A computer implemented method, computer system, and program storage device can be used for displaying images or videos simultaneously with a composition text that is read or sung. The displayed images or videos have been identified as related to selected words or phrases of the composition text and are displayed only when those selected words or phrases are read or sung in the accompanying audio playback. A number of techniques can be used to identify the appropriate images or videos for the selected words or phrases.

Description

    FIELD OF THE INVENTION
  • The present invention relates generally to the automatic creation of Multi-media Presentations (“MMP's”). In particular, the present invention pertains to the automatic creation of a music and photo or video presentation using musical lyrics for timing a multiple image or video presentation, and to find images and videos that are semantically or otherwise suggestively related to the lyrics.

● Supplied information
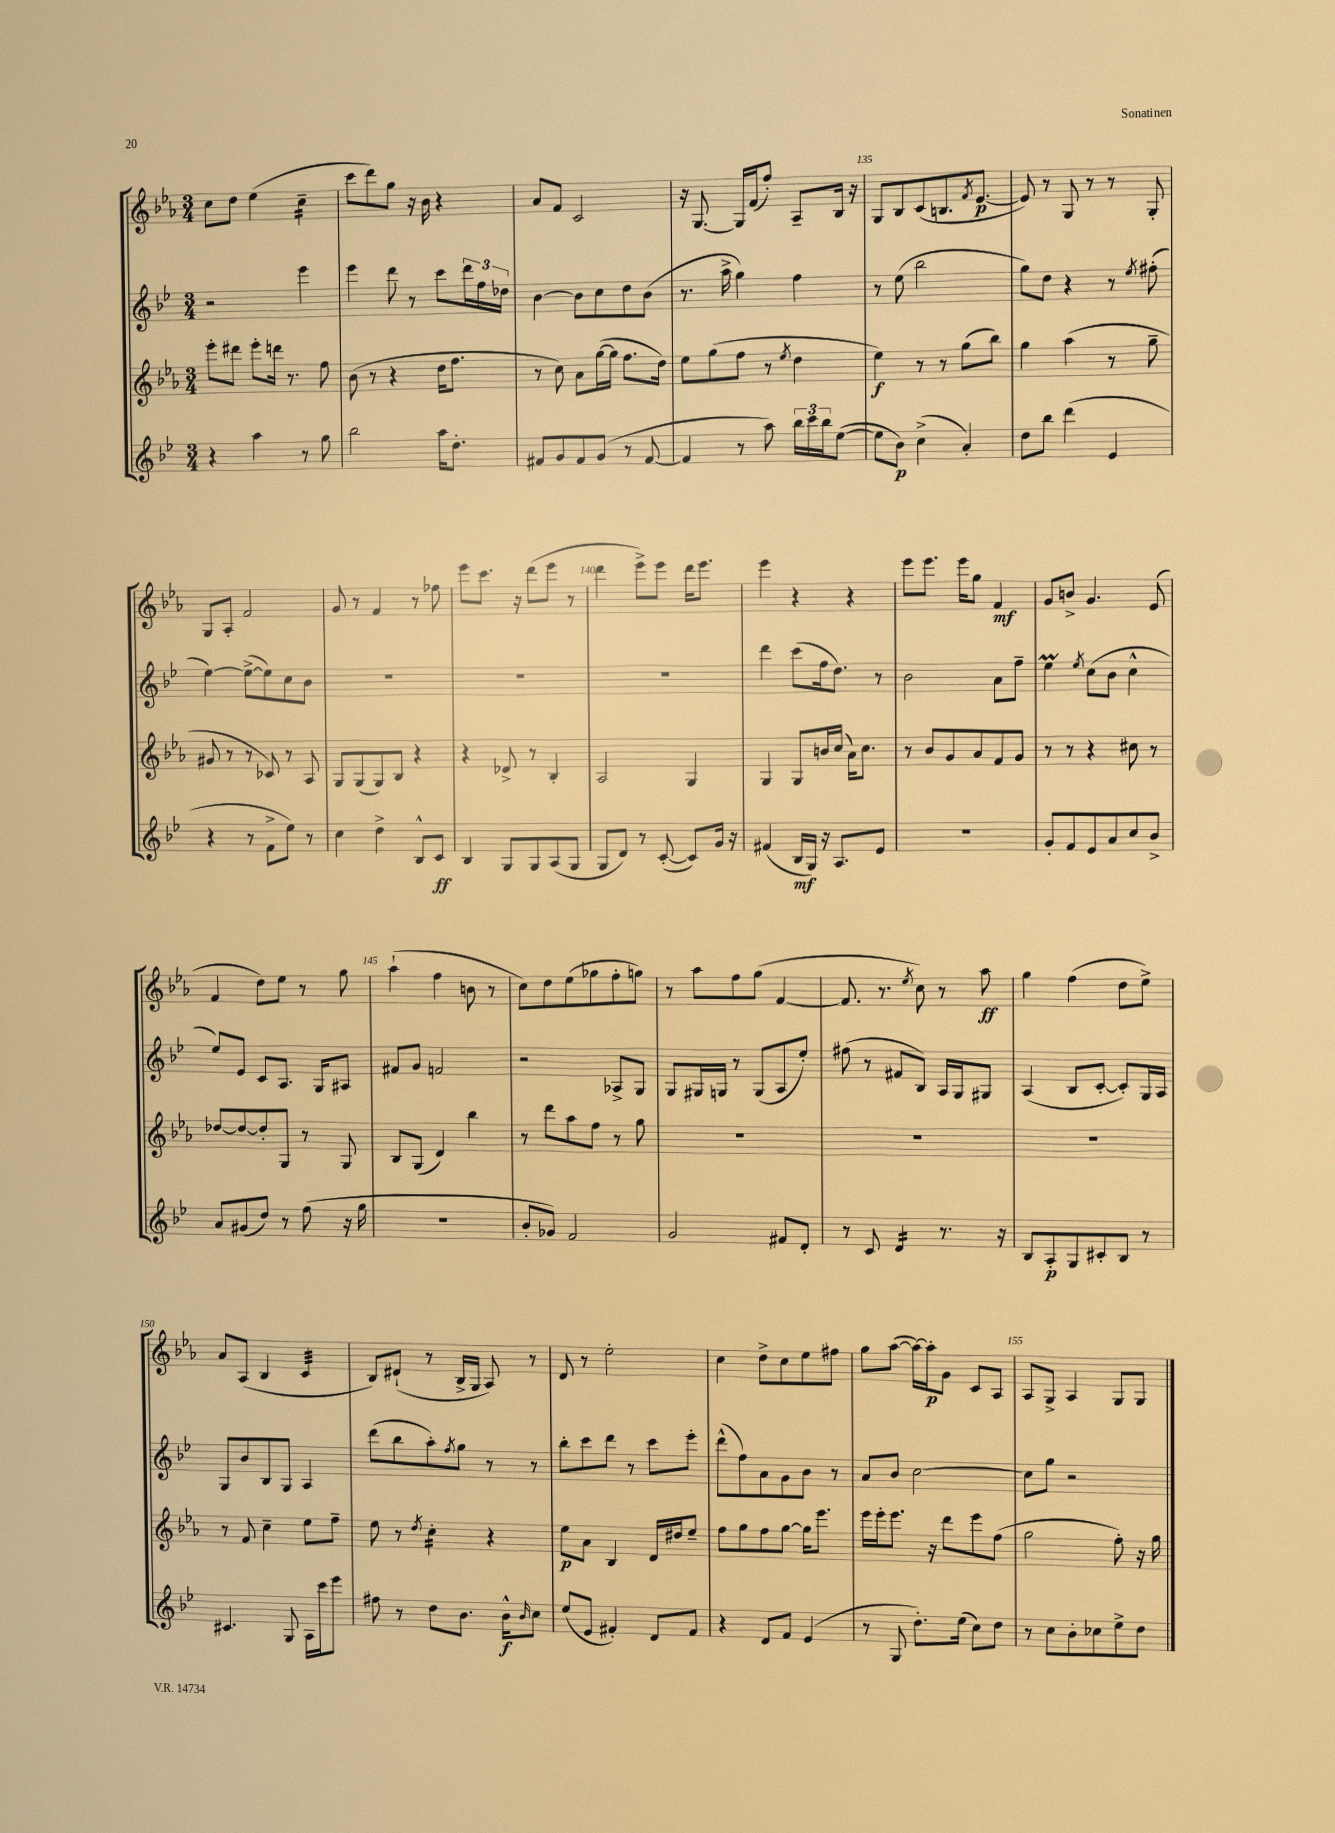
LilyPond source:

● What is being asked
Revise the patent text between "A computer implemented" and "words or phrases.", inclusive, changing "composition text" to "lyric text". The material is separate from the patent text.

● Answer to this task
A computer implemented method, computer system, and program storage device can be used for displaying images or videos simultaneously with a lyric text that is read or sung. The displayed images or videos have been identified as related to selected words or phrases of the lyric text and are displayed only when those selected words or phrases are read or sung in the accompanying audio playback. A number of techniques can be used to identify the appropriate images or videos for the selected words or phrases.